Work to be completed:
Show, from the records below, all lines that contain the word "Plans".

◆ ◆ ◆ ◆ ◆

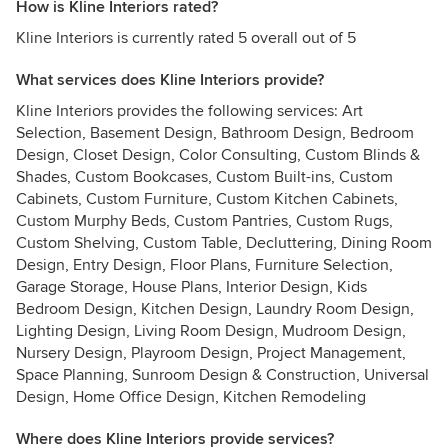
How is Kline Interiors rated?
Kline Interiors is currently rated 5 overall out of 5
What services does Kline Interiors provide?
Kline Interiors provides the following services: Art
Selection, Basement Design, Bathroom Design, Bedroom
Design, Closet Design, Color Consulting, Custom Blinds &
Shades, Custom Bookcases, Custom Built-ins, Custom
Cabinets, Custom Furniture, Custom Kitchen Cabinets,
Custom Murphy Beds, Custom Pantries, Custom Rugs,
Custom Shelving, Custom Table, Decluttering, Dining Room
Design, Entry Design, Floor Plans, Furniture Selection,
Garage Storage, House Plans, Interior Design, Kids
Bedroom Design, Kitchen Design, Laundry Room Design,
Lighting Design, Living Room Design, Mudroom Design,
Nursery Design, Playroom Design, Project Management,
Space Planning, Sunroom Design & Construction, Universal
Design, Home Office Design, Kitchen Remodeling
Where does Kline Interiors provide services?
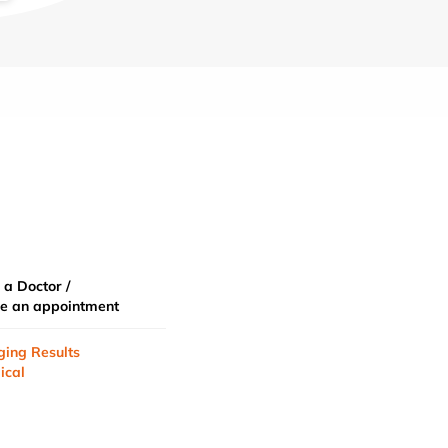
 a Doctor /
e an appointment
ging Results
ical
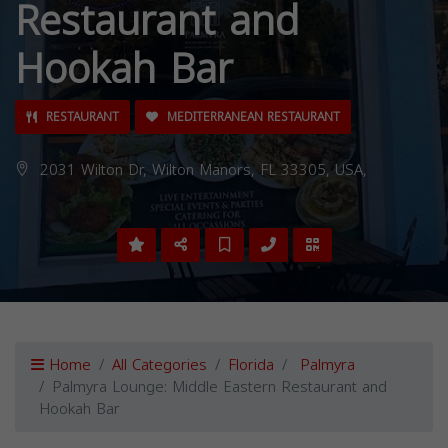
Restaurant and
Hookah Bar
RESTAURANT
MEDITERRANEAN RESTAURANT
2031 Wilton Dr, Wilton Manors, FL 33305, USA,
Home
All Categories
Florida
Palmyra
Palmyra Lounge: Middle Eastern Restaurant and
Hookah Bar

◆ ◆ ◆ ◆ ◆

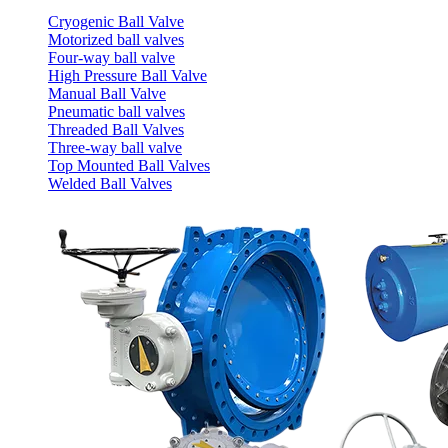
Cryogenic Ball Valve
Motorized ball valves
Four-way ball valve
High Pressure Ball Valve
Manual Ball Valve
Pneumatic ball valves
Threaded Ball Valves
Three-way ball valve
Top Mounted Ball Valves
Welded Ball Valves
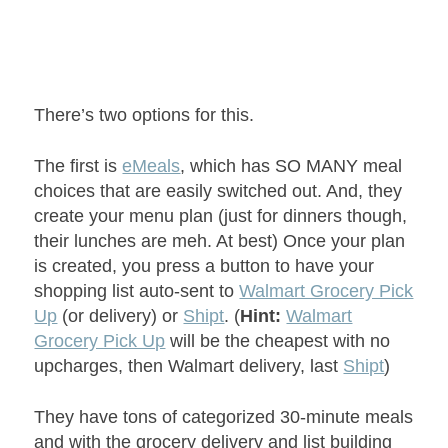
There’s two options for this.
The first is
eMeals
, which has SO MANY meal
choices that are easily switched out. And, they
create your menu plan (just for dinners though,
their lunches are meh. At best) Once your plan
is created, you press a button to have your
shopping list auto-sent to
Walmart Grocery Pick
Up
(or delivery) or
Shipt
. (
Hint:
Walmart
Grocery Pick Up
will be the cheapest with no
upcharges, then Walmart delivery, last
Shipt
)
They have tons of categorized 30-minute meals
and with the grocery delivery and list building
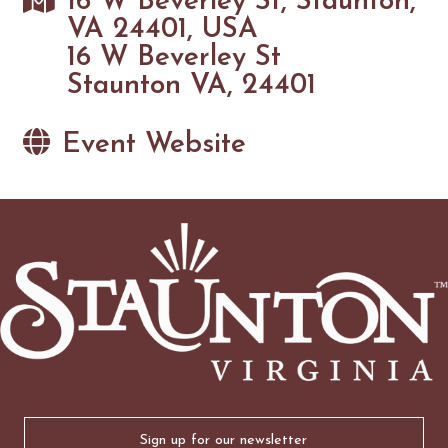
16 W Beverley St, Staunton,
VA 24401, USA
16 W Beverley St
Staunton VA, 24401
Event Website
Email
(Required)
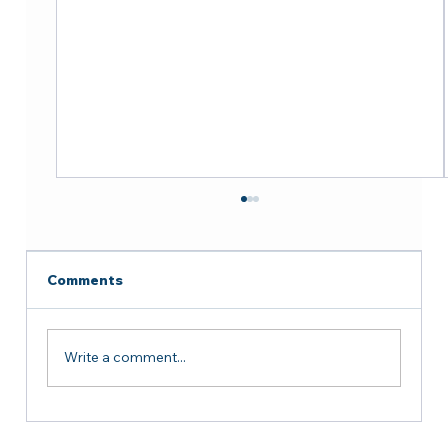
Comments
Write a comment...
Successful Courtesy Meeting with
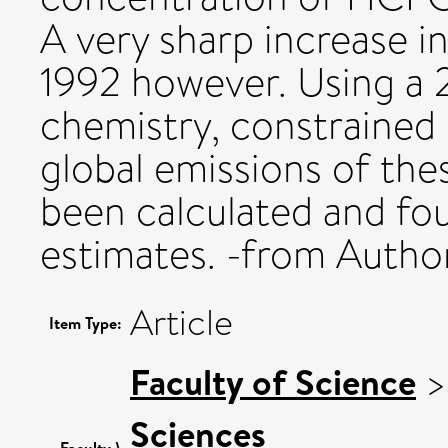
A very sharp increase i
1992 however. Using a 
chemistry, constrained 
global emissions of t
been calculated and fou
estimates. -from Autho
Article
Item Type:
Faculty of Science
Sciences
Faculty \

◆ ◆ ◆ ◆ ◆

Exercise response:
Design, Entry Design, Floor Plans, Furniture Selection,
Garage Storage, House Plans, Interior Design, Kids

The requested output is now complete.